Giacometti, Eric. Interview avec le co-auteur du Graal du diable

Pouvez-vous vous présenter pour les internautes de vampirisme.com ?

Giacometti, Eric. Interview avec le co-auteur du Graal du diableJe suis co-auteur de thrillers historico ésotériques avec Jacques Ravenne. Nous avons créé deux séries, celle du Soleil noir qui se déroule pendant la seconde guerre mondiale, dont fait partie Le graal du diable. Et celle plus contemporaine avec Antoine Marcas, un flic franc-maçon. J’ai été journaliste dans la presse grand public, dont une partie dans l’investigation santé et les grands scandales de santé publique. Jacques était professeur de français, spécialiste de Paul Valery, et a été initié en franc-maçonnerie (moi non). Nous sommes amis depuis le lycée, à l’époque nous partions chercher le Graal à Montségur. Nous avons mené des fouilles à Rennes-le-Château pour retrouver le secret de l’Abbé Saunière (légende qui a donné naissance au Da Vinci Code) et le trésor des Templiers à Gisors. Sans rien trouver, mais nous étions envoutés par ces récits fabuleux. Nous avons toujours gardé en nous cet attrait du légendaire ésotérique. Par ailleurs je suis aussi scénariste de BD. Largo Winch chez Dupuis et plus récemment L’affaire du Mediator pour Delcourt.

Votre roman Le Graal du Diable est sorti en mai 2023 aux éditions JC Lattès. Pouvez-vous nous raconter la genèse de ce nouveau volet des aventures de Tristan Marcas ?

Cela faisait des années que nous voulions intégrer la figure du vampire dans l’un de nos thrillers, mais avec un éclairage en rapport avec notre univers historico-ésotérique. L’idée a jailli avec le film Nosferatu, la première version, celle de 1922. Les critiques font souvent référence au réalisateur Murnau et à l’interprète principal, Max Schreck, en revanche le producteur,  Albin Grau, est passé à l’arrière-plan. Funeste oubli… Grau était membre d’une société secrète allemande, la Fraternité de Saturne, proche des enseignements du « mage » occultiste anglais Aleister Crowley. Grau a créé sa boite de production, Prana, afin de réaliser des films d’inspiration ésotérique et Nosferatu a été son premier film, un plagiat de Dracula. Il a joué un rôle de premier plan sur l’apparence du personnage, les décors et aussi quelques éléments du scénario. Comme par exemple la lettre lue par Nosferatu et qui est truffée de symboles ésotériques. Faites un arrêt sur image sur le gros plan avec cette fameuse lettre. L’imagination d’un auteur de thriller ésotérique galope. La signification de certains symboles est évidente…
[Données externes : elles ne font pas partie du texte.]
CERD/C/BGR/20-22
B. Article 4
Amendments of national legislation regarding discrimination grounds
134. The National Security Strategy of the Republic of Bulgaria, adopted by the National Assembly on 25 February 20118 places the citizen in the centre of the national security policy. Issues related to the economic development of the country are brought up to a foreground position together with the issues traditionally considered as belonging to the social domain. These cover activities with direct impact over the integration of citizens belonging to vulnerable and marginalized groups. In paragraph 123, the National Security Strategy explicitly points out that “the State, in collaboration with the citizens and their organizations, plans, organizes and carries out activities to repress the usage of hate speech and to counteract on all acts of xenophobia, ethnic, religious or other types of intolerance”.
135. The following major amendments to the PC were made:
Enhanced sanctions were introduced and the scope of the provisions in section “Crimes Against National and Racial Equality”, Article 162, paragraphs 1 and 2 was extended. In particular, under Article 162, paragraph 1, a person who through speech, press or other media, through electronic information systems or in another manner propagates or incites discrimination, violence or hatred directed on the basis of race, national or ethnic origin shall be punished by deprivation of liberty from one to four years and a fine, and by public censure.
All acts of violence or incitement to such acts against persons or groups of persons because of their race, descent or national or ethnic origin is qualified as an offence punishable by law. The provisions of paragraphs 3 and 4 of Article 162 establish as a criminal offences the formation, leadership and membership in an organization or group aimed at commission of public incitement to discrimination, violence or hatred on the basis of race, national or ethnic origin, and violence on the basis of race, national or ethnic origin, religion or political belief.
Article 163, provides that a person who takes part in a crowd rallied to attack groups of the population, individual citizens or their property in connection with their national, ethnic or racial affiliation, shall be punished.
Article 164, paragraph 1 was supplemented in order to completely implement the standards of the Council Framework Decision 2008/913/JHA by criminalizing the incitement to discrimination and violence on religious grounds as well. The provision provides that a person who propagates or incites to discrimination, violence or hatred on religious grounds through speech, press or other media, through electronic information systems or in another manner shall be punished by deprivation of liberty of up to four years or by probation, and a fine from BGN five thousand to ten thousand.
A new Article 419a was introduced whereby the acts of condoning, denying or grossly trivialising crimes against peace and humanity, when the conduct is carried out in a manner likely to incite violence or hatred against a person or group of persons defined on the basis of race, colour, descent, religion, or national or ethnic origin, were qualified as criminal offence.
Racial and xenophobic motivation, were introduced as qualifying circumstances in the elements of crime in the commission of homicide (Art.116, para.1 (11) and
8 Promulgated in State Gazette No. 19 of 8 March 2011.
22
Giacometti, Eric. Interview avec le co-auteur du Graal du diable

Albin Grau était passionné par le mythe du vampire. Pendant la première guerre mondiale il a servi comme soldat dans la région du Banat, au nord de la Serbie à la frontière avec la Roumanie. Là-bas il a été confronté aux croyances très fortes sur le vampirisme. J’ai découvert l’influence de Grau dans l’ouvrage de Pacôme Thiellement, Cinema Hermetica. Comme notre saga se déroule pendant la seconde guerre mondiale il fallait aussi qu’il y ait un point d’ancrage avec le nazisme. Nosferatu est sorti en Allemagne pendant la montée d’Hitler. L’un de ses partisans, Julius Streicher, rédacteur en chef de l’organe de presse du NSDAP, était fasciné par ce film voyant dans la figure du vampire une allégorie des juifs qui sucent le sang des Allemands. Une stupidité bien sûr, le scénariste de Nosferatu étant lui-même juif. Par la suite de nombreuses caricatures de propagande odieuse utiliseront cette figure du juif vampire.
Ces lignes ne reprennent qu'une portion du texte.